START EXCERPTED DATA

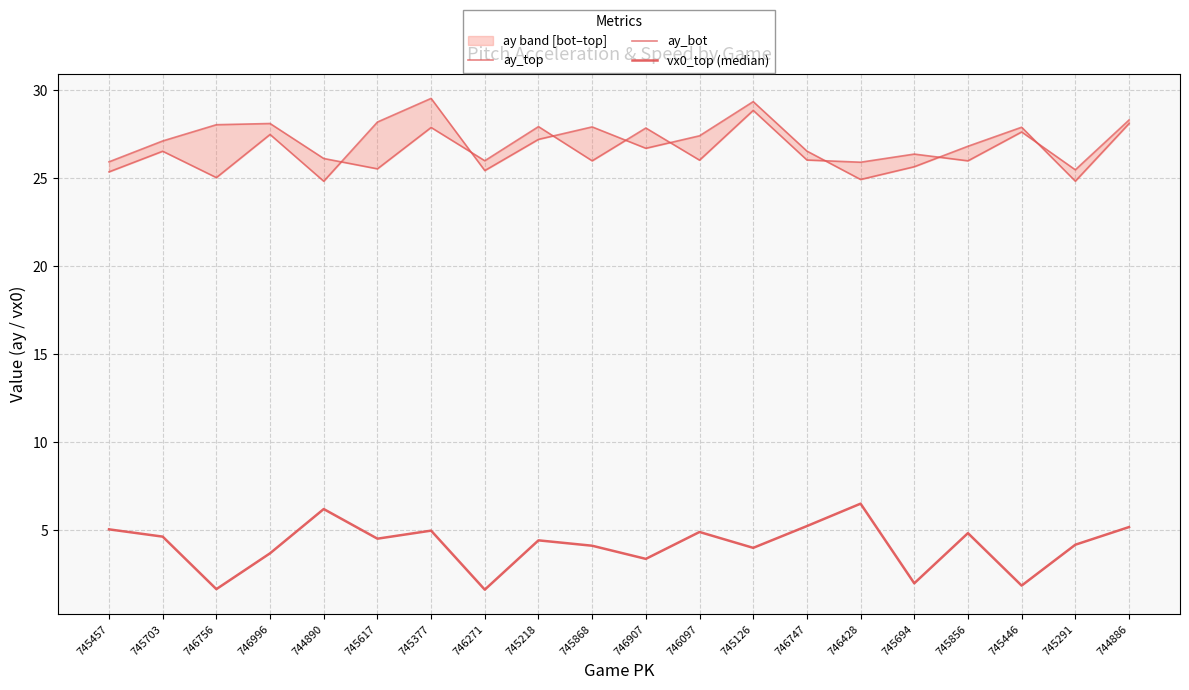

What value does the ay_top series have at 745291?

24.8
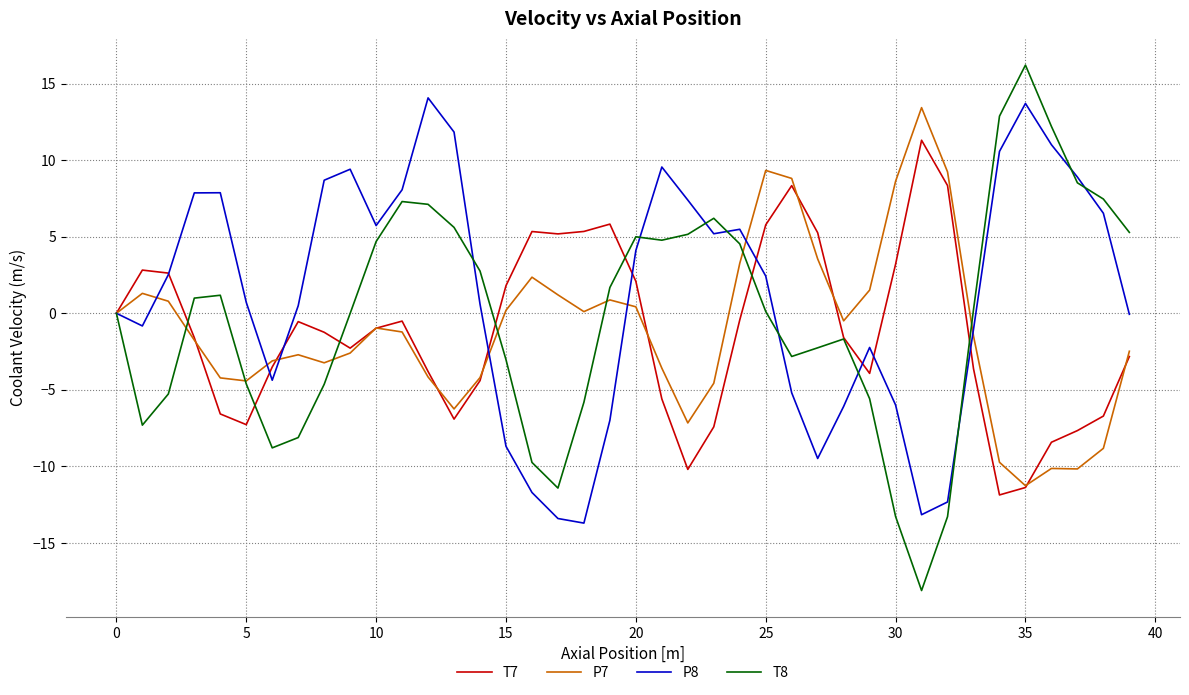

What is the minimum value for T8?

-18.1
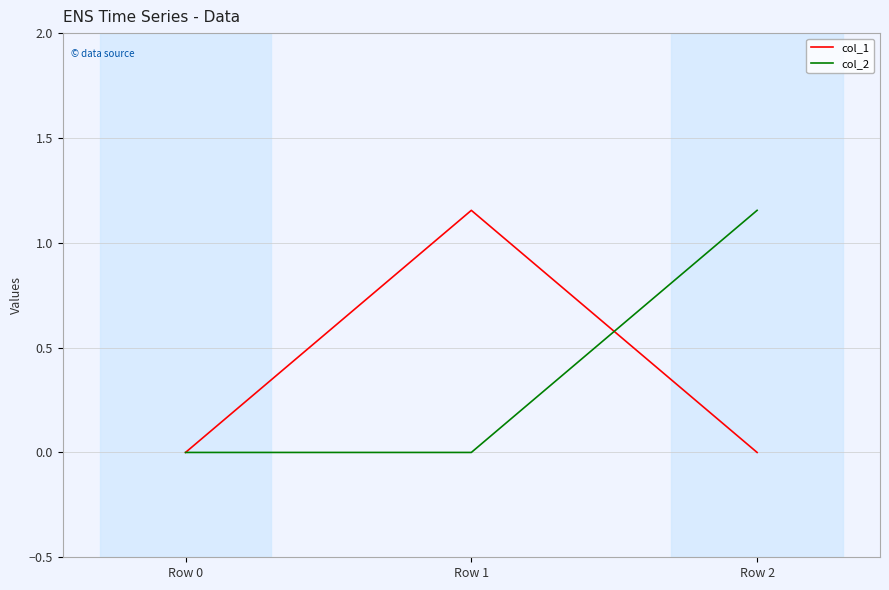

Count the number of categories in the chart.

3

END EXCERPTED DATA

#### TASK DIRECTIONS:
Please rewrite all of the material above with "chart" changed to "graph" and everything else left as it is. Leave out the pictures.

#### YOUR RESPONSE:
What value does the ay_top series have at 745291?

24.8

What is the minimum value for T8?

-18.1

Count the number of categories in the graph.

3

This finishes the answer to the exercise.